Text: Michael Weiland

 

Melodica Festival

Das 8. Melodica Festival Hamburg wirft seinen Schatten voraus – das Warm-up findet am 24. November in der Pony Bar statt.

Nach einer kreativen Pause im letzten Jahr findet das Melodica Festival nun zum 8. Mal wieder in Hamburg statt, erneut präsentiert vom Originalton e.V. Hamburg. Zur Warm-Up-Veranstaltung am 24. November in der Pony Bar geben sich River Crombie (Foto) aus Australien und der Hamburger Singer/Songwriter Torben Stock die Ehre. Das eigentliche Festival startet am Freitag, den 28. November, in der Hasenschaukel – wiederum mit Crombie sowie einigen „Allstar-Künstlern“ aus dem Hamburger Melodica-Netzwerk. Am Samstag und Sonntag darauf sind im soziokulturellen Stadtteilzentrum Kölibri am Hein-Köllisch-Platz jeweils ab nachmittags in bester Kaffeehaus-Atmosphäre weitere akustische Höhepunkte (zum Beispiel von Robert Bearsby, R.T. Woods und Meadows Ever Bleeding) erleben. Der Eintritt ist frei, um Spenden wird gebeten.

 

American Authors

Ihren Pop-Rock-Songs scheint die Sonne aus dem A****. Das Indie-Quartett aus New York spielt live im Knust.

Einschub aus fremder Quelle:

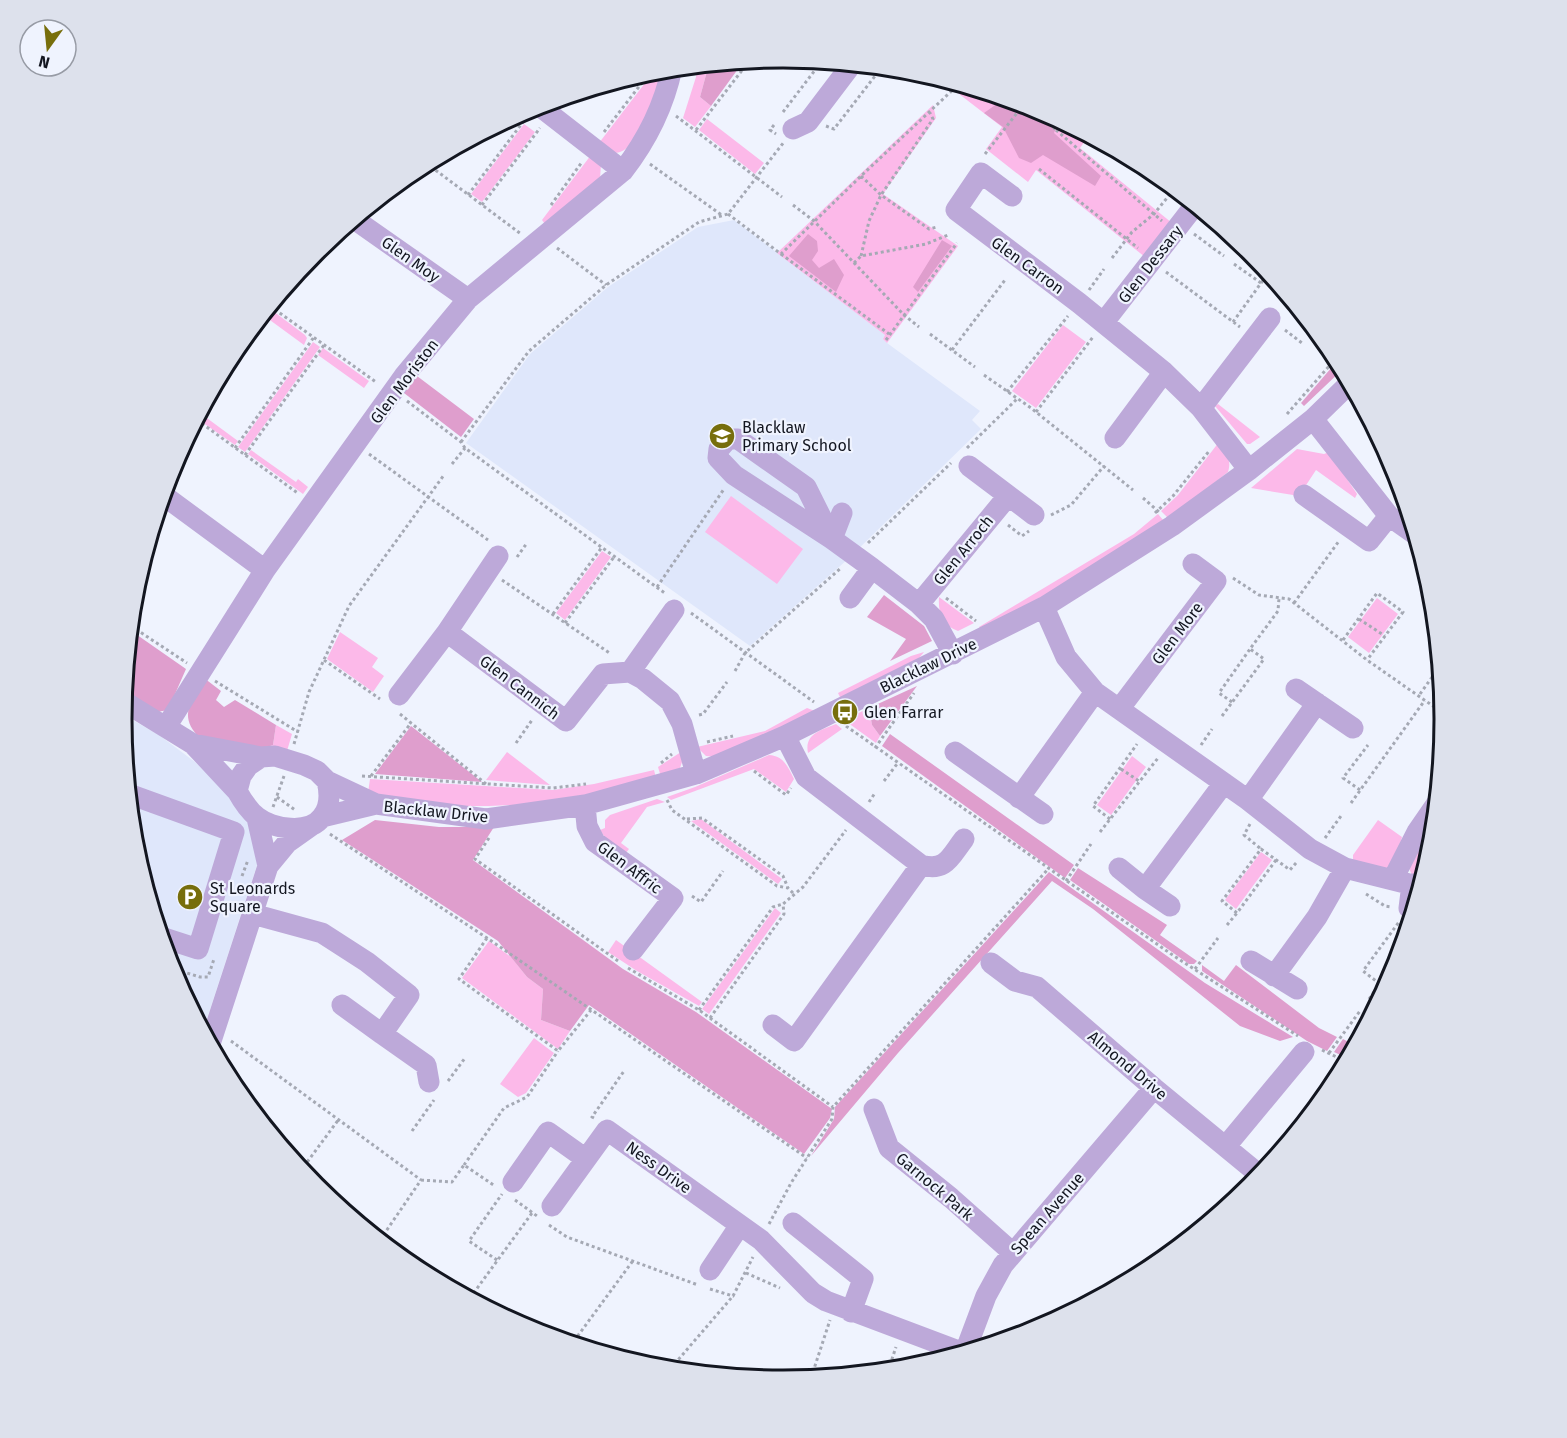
<svg xmlns="http://www.w3.org/2000/svg" width="1567" height="1438" font-family="'Fira Sans',sans-serif">
  <rect width="100%" height="100%" fill="#eff3fe"/>
  <path fill="#dfe7fb" d="M734 220 885 335 883 339 887 343 980 411 972 420 981 429 848 559 750 646 466 443 530 354 608 287 698 227Z
    M122 714 159 735 195 762 223 789 252 828 258 862 203 1031 172 972 134 848Z"/>
  <path fill="#fcb9e9" d="M709 64 700 97 711 106 695 127 683 118 696 77 698 65Z
    M663 69C658 87 639 147 620 152 613 155 605 147 599 143L655 70Z
    M955 83 1037 108 1089 135 1080 148 1172 223 1145 257 1036 170 1028 182 986 149 1002 127 950 87Z
    M933 105 936 118 883 194 958 246 887 343 883 339 885 335 777 253Z
    M707 119 764 163 755 174 699 130Z
    M524 124 535 132 482 202 471 194Z
    M591 155 601 164 600 179 545 224 542 220Z
    M269 308 305 335 307 338 304 345 263 315Z
    M1063 325 1086 342 1036 408 1012 391Z
    M313 342 320 347 245 452 238 447Z
    M323 348 369 381 364 388 318 355Z
    M1218 404 1260 437 1250 444H1247L1215 406Z
    M200 413 238 441 235 445 199 420 198 418Z
    M1219 442C1226 452 1232 460 1228 472L1169 519 1161 511 1178 495Z
    M1297 449 1324 454 1329 452 1357 494 1355 498 1316 470 1297 499 1293 495 1251 488Z
    M251 450 296 482 298 479 308 487 303 494 248 454Z
    M731 496 803 549 777 584 705 532Z
    M1158 514 1164 521 1082 575 981 630 979 627 1134 534Z
    M602 551 611 557 565 620 556 613Z
    M939 597 974 623 958 631C942 625 938 613 939 597Z
    M1377 598 1398 614 1369 653 1348 637Z
    M340 632 378 658 372 667 384 676 373 692 327 659Z
    M924 652 915 663 841 699 838 693 911 656Z
    M807 708 815 711 718 757 706 756 697 747 765 731Z
    M869 708 872 725 880 736 876 743 844 720Z
    M836 724 842 729 808 753C804 734 821 730 836 724Z
    M276 725 292 734 287 751 262 749 273 745Z
    M507 752 550 785 486 780Z
    M681 752 682 762 680 768 661 777 658 767Z
    M769 755C784 756 788 767 794 779L786 792 754 769 671 800 667 797 695 787Z
    M1132 756 1146 767 1111 815 1097 805Z
    M654 770 656 778 584 797 536 804 489 806H440L368 793 370 779 553 790 594 784Z
    M657 799 665 802 647 807 621 843 629 849 625 854 607 841 600 830 605 828V820L610 815Z
    M701 819 782 879 778 884 691 821Z
    M1378 820 1402 837 1396 860 1386 870 1353 862V855Z
    M1426 844 1433 848 1423 882 1413 878 1409 868 1419 845Z
    M1261 852 1272 860 1236 909 1225 900Z
    M775 908 781 913 709 1014 702 1009Z
    M616 940 702 1002 699 1006 637 971 608 952Z
    M489 941 511 957 527 977 543 989 541 1020 570 1031 558 1049 462 978Z
    M534 1038 554 1053 526 1093 518 1097 500 1084Z"/>
  <path fill="#df9ecd" d="M729 62 738 69 711 106 700 97 709 64Z
    M1005 98 1037 108 1059 119 1054 133 1101 176 1095 186 1043 155 1031 163 1019 158 1003 127 984 113Z
    M808 234 817 241 818 251 812 260 819 268 834 259 844 275 836 292 789 256Z
    M942 240 952 246 918 292 913 287Z
    M1335 354 1343 369 1304 406 1301 403 1332 367Z
    M417 376 474 419 461 437 404 393Z
    M884 595 924 626 932 641 890 661 906 639 867 617Z
    M130 630 186 669 168 710 157 712 124 690Z
    M204 678 221 691 216 700 224 707 235 700 276 725 273 745 262 749 201 739C177 717 191 701 204 678Z
    M917 686 880 736 872 725 869 708Z
    M411 726 482 782 375 774Z
    M890 734 1074 865 1065 878 882 746Z
    M375 820 439 827H494L473 860 623 969 696 1012 832 1109 830 1118 804 1154 589 1005 570 1031 541 1020 543 989 527 977 498 941 342 840Z
    M1078 868 1167 925 1160 935 1197 961 1194 964H1189L1070 880Z
    M1049 872 1205 983 1293 1037 1280 1041 1240 1026 1093 909 1052 881 898 1053 811 1156 834 1119 835 1107Z
    M1202 965 1224 981 1236 965 1319 1028 1337 1037 1327 1051 1307 1041 1202 971Z
    M1343 1039 1356 1046 1349 1059 1334 1052Z"/>
  <g fill="none" stroke-linecap="round" stroke-linejoin="round">
    <path stroke="#a5a9b4" stroke-width="3" stroke-dasharray="3 3" stroke-linecap="butt" d="M734 62 743 69
      M636 75 643 81
      M1032 106 1056 130 1064 122
      M783 112 822 61
      M676 116 782 197
      M774 125 770 130 776 134
      M826 126 834 129 882 67
      M696 130 750 60
      M1056 130 1162 221
      M604 132 651 71
      M985 154 1024 104
      M426 163 521 234
      M650 164 723 216
      M1039 169 1138 248
      M861 176 881 195 929 229 937 227
      M468 195 526 118
      M482 205 540 128
      M551 205 582 162
      M793 205 814 221 904 315 919 327
      M728 214 781 254 861 176 959 84
      M1194 234 1224 256
      M557 248 606 285
      M781 254 889 334
      M861 256 869 221 881 195 933 119 930 113
      M1112 258 1132 232 1154 214 1175 188
      M854 263 861 256 926 244 948 235
      M1234 264 1261 283
      M1166 272 1240 327
      M1089 290 1104 269
      M270 306 376 382
      M1233 322 1269 272
      M1285 330 1302 343
      M930 334 975 367
      M886 340 957 243
      M952 350 1005 280
      M984 375 1031 408 1133 490
      M1007 392 1068 316
      M407 401 461 442 465 448 666 594
      M1036 412 1093 337
      M1287 414 1330 365 1334 351
      M197 420 299 494
      M461 442 529 351 606 285 699 222 728 214 784 142
      M235 448 314 337
      M967 448 1018 398
      M369 454 488 540
      M245 455 324 345
      M452 464 465 448
      M1143 498 1159 512
      M1155 513 1173 496 1210 450
      M1051 515 1071 505 1104 466
      M1008 525 1022 536 1029 531
      M868 543 951 463
      M517 557 527 543
      M1233 578 1259 595 1289 599 1367 660 1443 713
      M502 580 611 654
      M657 587 724 489
      M946 598 976 621
      M1294 603 1339 541
      M691 613 814 702
      M553 614 602 547
      M1359 619 1385 636
      M565 623 614 557
      M131 626 187 663
      M1343 640 1377 593 1403 612 1367 660
      M324 660 380 699
      M735 671 745 653 841 568
      M215 681 298 732
      M1420 694 1440 666
      M1232 702 1219 693 1250 649
      M400 714 486 784
      M699 715 703 714 727 682
      M1222 716 1264 659 1250 649 1278 611 1279 598
      M846 726 1174 956 1298 1036
      M123 731 128 723
      M707 742 733 736
      M516 743 532 720
      M294 744 309 692 349 606 444 475
      M1201 745 1212 729
      M875 748 914 693
      M661 763 672 754
      M1121 769 1139 781
      M754 771 786 795 791 788
      M362 776 553 788 586 784
      M371 776 411 723
      M884 781 897 764
      M1360 790 1343 778 1368 745
      M277 797 295 810
      M667 800 672 810 777 886 788 888 794 894
      M869 802 875 793
      M1351 803 1425 700
      M273 807 284 776
      M687 819 702 818 783 876 788 888
      M1110 819 1093 806 1137 744
      M1250 824 1244 835 1261 849
      M1100 832 1158 758
      M330 834 487 938 807 1158
      M489 838 475 859 618 961
      M1325 838 1341 816
      M1276 860 1237 913 1222 901 1261 849 1290 870 1297 862
      M242 876 248 860
      M1066 881 1091 844
      M1366 894 1385 906 1392 907
      M692 896 701 902 723 871
      M1227 925 1237 913
      M487 938 459 979 558 1051 591 1010
      M170 968 200 977H208L214 959
      M628 968 699 1010 833 1107
      M1195 969 1218 938
      M1380 984 1363 971 1399 922
      M1369 999 1400 955
      M699 1010 773 907 783 904
      M710 1018 784 914 783 904 803 887 846 830
      M231 1041 421 1180
      M1322 1050 1347 1062
      M1329 1053 1360 1011
      M448 1081 465 1058
      M594 1118 592 1117 624 1071
      M412 1131 434 1100
      M464 1165 504 1108 527 1097 558 1051
      M299 1168 302 1169 339 1119
      M421 1180 452 1182 464 1165 495 1186
      M515 1200 537 1216
      M769 1224 791 1183 832 1119 833 1107 1049 868
      M549 1225 567 1237 698 1285
      M380 1240 421 1180
      M497 1260 469 1241 502 1194
      M746 1273 780 1288
      M710 1289 733 1296 753 1257
      M470 1298 532 1213
      M574 1341 632 1262
      M681 1371 678 1360 733 1296
      M888 1371 896 1347
      M811 1378 830 1320"/>
    <path stroke="#bda9d9" stroke-width="21" d="M538 105 623 171
      M793 129 808 122 852 64
      M1012 196 981 173 956 210 1079 303 1164 372 1201 408 1249 470
      M354 219 468 299
      M1104 322 1195 205
      M1201 408 1270 318
      M1313 419 1389 516 1416 535
      M1115 438 1164 372
      M969 466 1034 515
      M163 495 265 570
      M1304 495 1369 541 1389 516
      M832 539 806 487 738 439H728L719 449 718 458 734 475 832 539 872 568
      M832 539 842 513
      M850 598 872 568 919 604 934 619 953 654
      M919 604 1008 496
      M1044 607 1066 657 1095 692 1248 800 1310 849 1345 868 1421 887
      M447 632 566 721 603 674 630 672 643 679 670 701 682 724 696 774
      M630 672 674 610
      M1296 689 1353 728
      M399 695 447 632 498 556
      M123 701 193 744 237 791
      M1120 708 1216 581 1193 564
      M166 727 265 570 404 376 468 299 623 171C647 140 664 106 672 68
      M785 736 806 777 921 865C946 872 950 857 964 839
      M193 744 261 757
      M955 752 1043 814
      M327 781C330 793 331 806 322 817 309 835 272 829 257 817 248 810 242 800 237 791L241 776 248 766 261 757 275 756 304 765 317 771 327 781 376 804 486 819 585 805 696 774 785 736 1044 607 1172 526 1249 470 1313 419 1351 382
      M129 794 234 832 198 949 161 937
      M1019 798 1095 692
      M1248 800 1317 703
      M585 805 587 826 595 842 673 898 633 950
      M322 817 376 804
      M257 818 268 866
      M1119 868 1145 889 1170 906
      M1393 879 1417 832 1437 803
      M1412 884 1409 908 1414 912
      M1145 889 1224 783
      M253 914 322 933 367 962 409 995 382 1034 426 1065 429 1082
      M1251 961 1297 989
      M991 963 1015 981 1037 987 1154 1088 1261 1176
      M1274 976 1317 917 1345 868
      M342 1005 382 1034
      M773 1025 794 1041 921 865
      M210 1044 268 866 287 843 311 826
      M874 1109 889 1148 951 1198 1013 1253
      M1226 1146 1304 1052
      M513 1182 548 1132 586 1159
      M552 1206 607 1130 761 1240 813 1293 826 1301 964 1353
      M793 1223 863 1279 851 1312
      M710 1270 740 1225
      M965 1352 986 1296 1003 1265 1154 1088"/>
  </g>
  <defs>
    <symbol id="school-disc" viewBox="-11 -11 22 22"><circle r="9.5" fill="#776e0c" stroke="#eff3fe"/><path d="M0-5L7-2L0 1L-7-2ZM-4 1L0 2.5L4 1V4Q0 6-4 4Z" fill="#fff"/></symbol>
    <symbol id="bus-disc" viewBox="-11 -11 22 22"><circle r="9.5" fill="#776e0c" stroke="#eff3fe"/><path d="M-5-6H5V4H4V6H2V4H-2V6H-4V4H-5ZM-3.5-4V0h7V-4ZM-3.5 1.2v1.5H-2V1.2ZM2 1.2v1.5H3.5V1.2Z" fill="#fff"/></symbol>
    <symbol id="parking-disc" viewBox="-11 -11 22 22"><circle r="9.5" fill="#776e0c" stroke="#eff3fe"/><path d="M-3.5-5.5H1a3.5 3.5 0 0 1 0 7H-1V5.5H-3.5ZM-1-3.4V-.6H.8a1.4 1.4 0 0 0 0-2.8Z" fill="#fff"/></symbol>
  </defs>
  <g fill-rule="evenodd">
    <use href="#school-disc" x="707" y="421" width="30" height="30"/>
    <use href="#bus-disc" x="830" y="697" width="30" height="30"/>
    <use href="#parking-disc" x="175" y="882" width="30" height="30"/>
  </g>
  <g text-anchor="middle" stroke-width="4.5" stroke-linejoin="round" paint-order="stroke">
    <g font-size="16" fill="#131620" stroke="#eff3fe">
      <text transform="translate(411 259) rotate(35)" y="6">Glen Moy</text>
      <text transform="translate(1150 264) rotate(-52)" y="6">Glen Dessary</text>
      <text transform="translate(1028 265) rotate(36)" y="6">Glen Carron</text>
      <text transform="translate(404 381) rotate(-53)" y="6">Glen Moriston</text>
      <text transform="translate(963 550) rotate(-51)" y="6">Glen Arroch</text>
      <text transform="translate(1177 633) rotate(-53)" y="6">Glen More</text>
      <text transform="translate(928 665) rotate(-26)" y="6">Blacklaw Drive</text>
      <text transform="translate(520 687) rotate(37)" y="6">Glen Cannich</text>
      <text transform="translate(436 811) rotate(6)" y="6">Blacklaw Drive</text>
      <text transform="translate(630 867) rotate(37)" y="6">Glen Affric</text>
      <text transform="translate(1128 1065) rotate(40)" y="6">Almond Drive</text>
      <text transform="translate(659 1167) rotate(36)" y="6">Ness Drive</text>
      <text transform="translate(935 1186) rotate(40)" y="6">Garnock Park</text>
      <text transform="translate(1047 1213) rotate(-49)" y="6">Spean Avenue</text>
    </g>
    <g font-size="16" fill="#131620" stroke="#eff3fe" text-anchor="start">
      <text x="742" y="433">Blacklaw<tspan x="742" dy="18">Primary School</tspan></text>
      <text x="864" y="718">Glen Farrar</text>
      <text x="210" y="894">St Leonards<tspan x="210" dy="18">Square</tspan></text>
    </g>
  </g>
  <path d="M0 0H1567V1438H0ZM132 719a651 651 0 1 1 1302 0a651 651 0 1 1-1302 0Z" fill="#dde1ec" fill-rule="evenodd"/>
  <path fill="none" stroke="#131620" stroke-width="3" d="M132 719a651 651 0 1 1 1302 0a651 651 0 1 1-1302 0Z"/>
  <g transform="translate(48 48) rotate(195)"><circle r="28" fill="#eff3fe" stroke="#979ba5" stroke-width="1.5"/>
  <path d="M0-4.5L10 22L0 15L-10 22Z" fill="#776e0c"/>
  <text y="-9" font-size="16" font-weight="bold" text-anchor="middle" fill="#131620">N</text>
  </g>
</svg>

Wenn man seinem Debütalbum den Titel Oh, What A Life verleiht, kann man nur Vollblutoptimist oder Zyniker sein. Das amerikanische Quartett, das sich American Authors nennt und hinter eben dieser Tonträgerveröffentlichung von vergangenem März steckt, zählt in die erste beider Kategorien und somit zu einer der vermeintlich kleineren Fraktionen der Musikwelt. Die vier Bandmitglieder lernten sich auf dem Berklee College Of Music kennen und brachen gemeinsam das Studium ab, um in einer kleinen Wohnung in Brooklyn zu leben und Musik zu machen. Die Pop- und Rocksongs, die hier entstanden – wie unter anderem der Radiohit Best Day Of My Life – behandeln nicht ausschließlich die Sonnenmomente des Lebens, doch bleibt der optimistische Weltblick erhalten. Ziemlich sicher, dass ein Konzertabend mit dieser Band dem allgemeinen Wohlbefinden nur zuträglich sein kann.